Relu Le Radeau de Stephen King, nouvelle issue du recueil Brume (1985). C’est sans doute ma nouvelle préférée de King. Je me souviens de l’effet qu’elle avait produit sur moi lorsque je l’ai lue pour la première fois, vers douze ans. Peu après, je suis allé chez le dentiste, et l’effet de cette lecture persistait en moi, ne pouvait pas me quitter. C’est alors que j’ai vraiment pris conscience du pouvoir de la littérature. Comment une simple histoire peut vous imprégner à ce point, recouvrir toute la réalité sensible... Et comment des choses aussi noires, aussi horribles, pouvaient être imaginées, et contaminer votre vie. C’est l’ambiguïté de ce sentiment, entre émerveillement et horreur, qui en fait tout le prix (et c’est là précisément le thème de la nouvelle). Le Radeau n’est d’ailleurs pas l’histoire la plus horrible de Brume, il y en a deux ou trois autres qu’il n’est même pas permis de nommer – et que je n’ai jamais relues. D’une manière générale, Stephen King est surtout connu pour ses premiers écrits, alors qu’il était sujet à différentes addictions (principalement alcool, médicaments, drogue). Certains de ses textes d’alors sont vraiment noirs, sans espoir, beaucoup plus durs que ses textes de la maturité.

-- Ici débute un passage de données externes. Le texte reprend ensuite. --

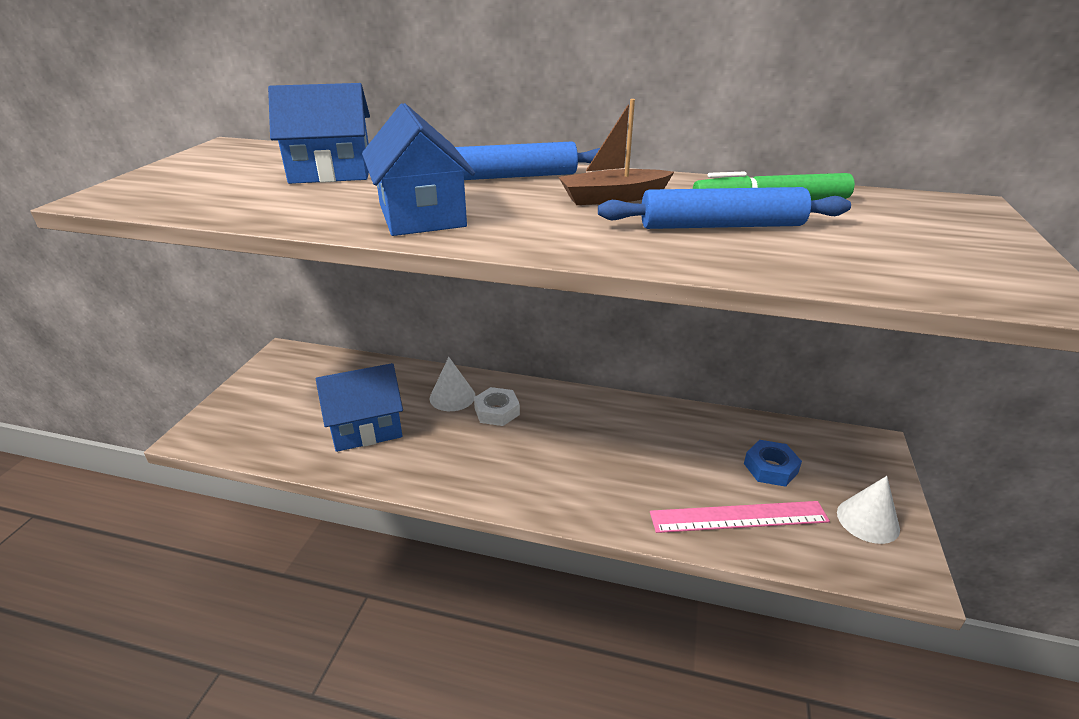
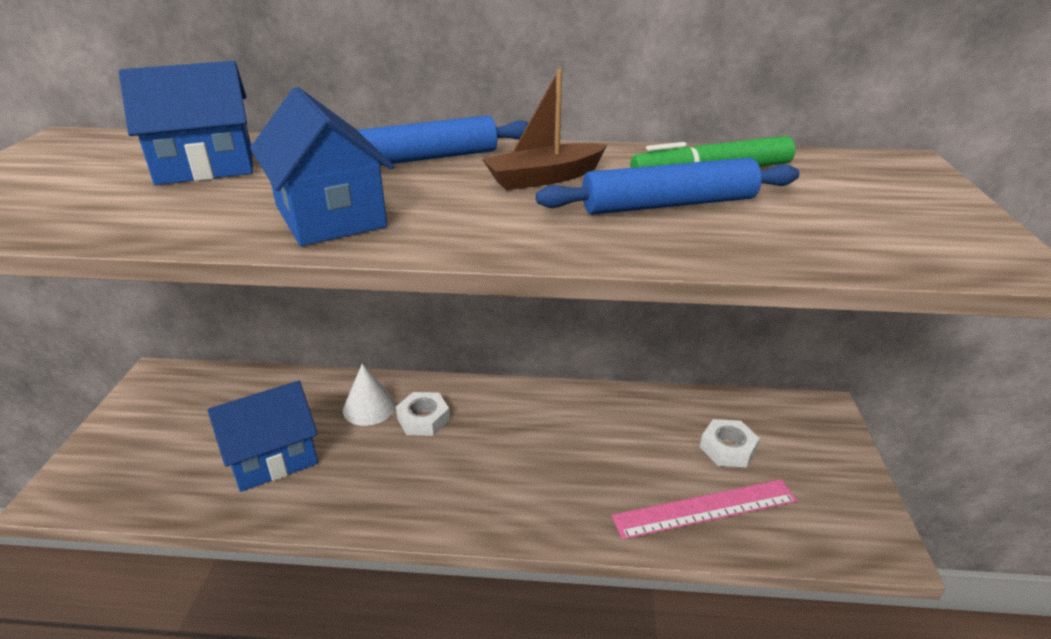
camera: 10 degrees left, 0 degrees up
(770, 468) = (727, 448): blue nut -> white nut
(868, 520) = (833, 494): white cone -> none

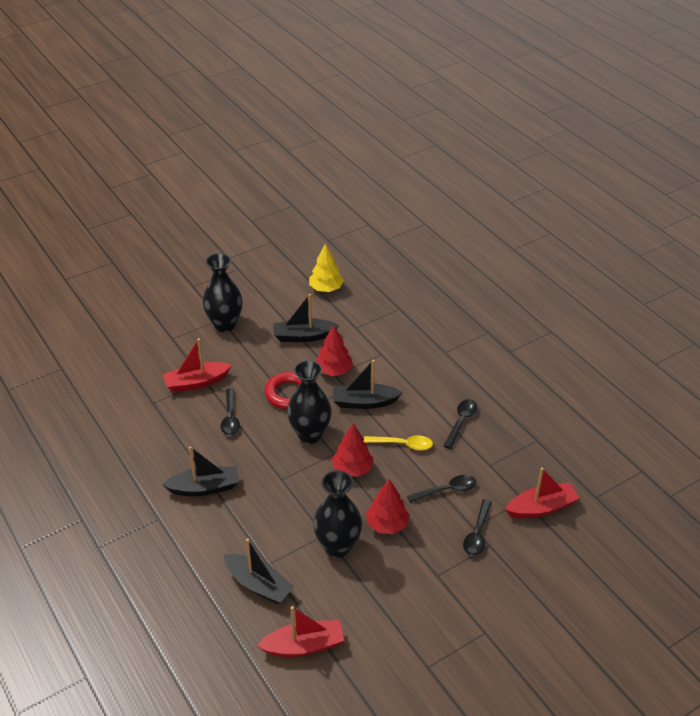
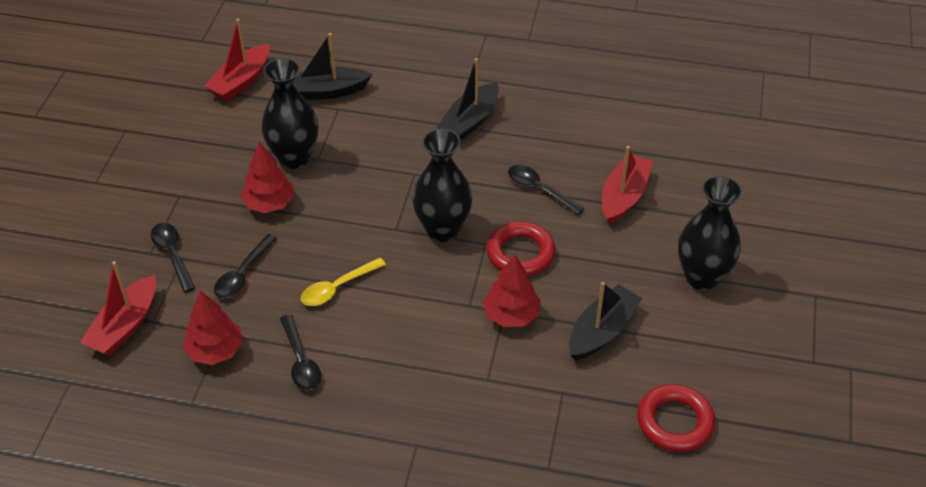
camera: 135 degrees right, 5 degrees up
(326, 288) = (675, 422): yellow tree -> red ring
(352, 469) = (360, 228): red tree -> red tree (215, 351)
(364, 402) = (432, 304): black boat -> none

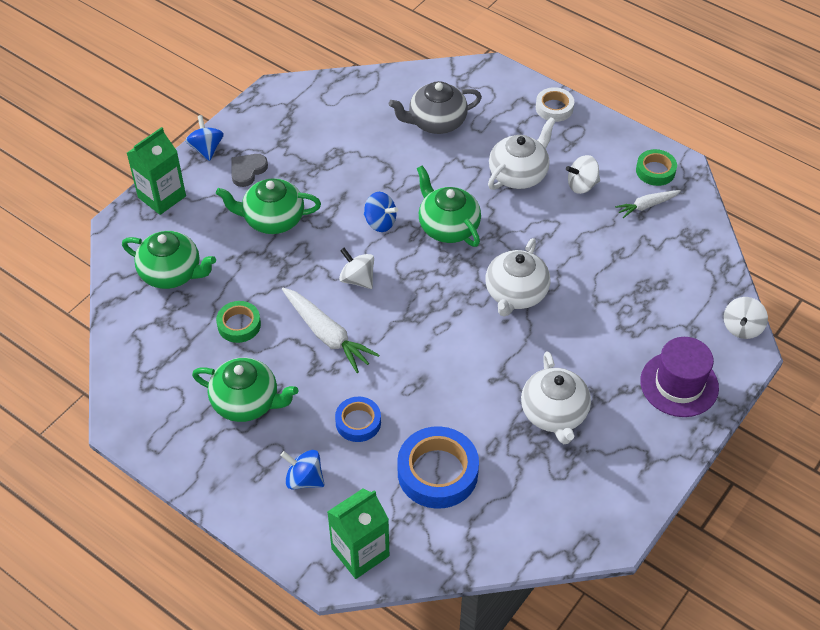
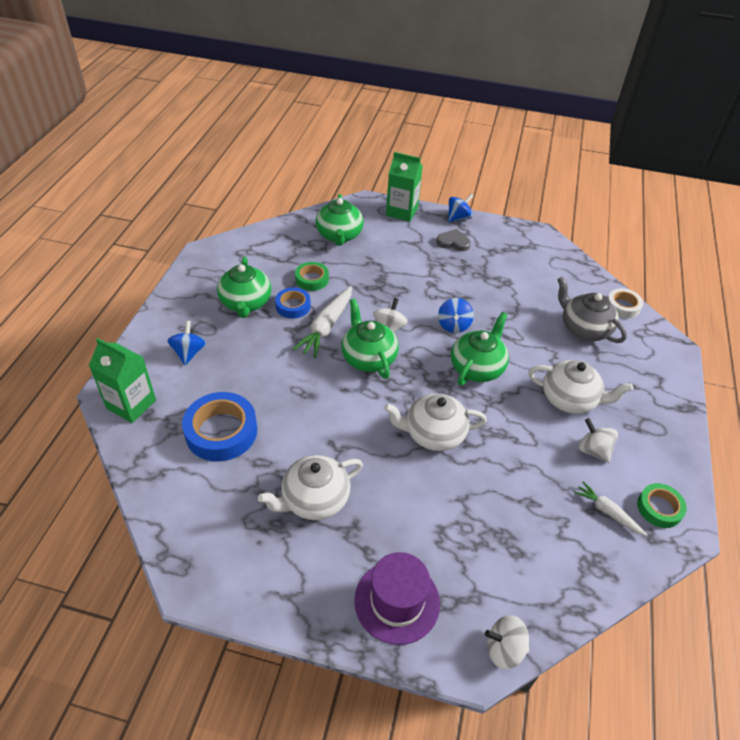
camera: 65 degrees right, 5 degrees down
(272, 219) = (417, 267): green teapot -> green teapot (368, 358)
(358, 422) = (252, 368): blue tape -> blue tape (293, 306)
(554, 108) = (669, 404): white tape -> white tape (623, 306)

Tout Stephen King est dans Le Radeau, toute sa conception de l’horreur. L’histoire est très simple : quatre étudiants (deux garçons, deux filles) partent un après-midi d’automne vers un lac sauvage de Nouvelle-Angleterre. Ils se déshabillent, plongent dans l’eau glaciale et se retrouvent sur un radeau au milieu du lac. Tout à coup, Randy aperçoit une tache sombre qui flotte à la surface, comme une nappe de pétrole, ou un gros grain de beauté. La tache se déplace, s’approche, des couleurs merveilleuses, issues d’un autre monde, hypnotisent ceux qui la fixent, et lorsqu’elle vous attrape, elle vous engloutit, met vos nerfs et vos os à nus, et vous disparaissez en hurlant de douleur, comme le gremlin dans le robot broyeur du film.
L’histoire est simple, mais on voit ce qui intéresse King. Contrairement à Lovecraft dans La Couleur tombée du ciel (influence à peu près certaine), King ne s’attarde pas vraiment sur l’entité maléfique, il la décrit à peine. Le monstre n’est qu’un prétexte pour traiter d’une autre réalité, familière pour tous les lecteurs – dans ce cas, un lac isolé au mois d’octobre. C’est cette atmosphère automnale, de délaissement, d’isolement, de plongée dans la nuit, qui est rappelée tout le long du récit. Il faut y ajouter la jeunesse, ses rivalités, ses concupiscences sourdes qui peuvent se réveiller n’importe quand. Et Stephen King fonctionne toujours ainsi : le surnaturel est là pour souligner des situations réelles, familières : l’alcoolisme et la famille dans Shining, l’enfance, l’amitié, la différence dans Ça, le deuil dans Simetierre, etc. Et ce qui fait la perfection du Radeau, c’est justement cette simplicité : quatre amis sur un radeau, grelottant, en octobre, alors que la nuit tombe, que les estivants sont partis, et que plus personne n’est là pour vous entendre crier.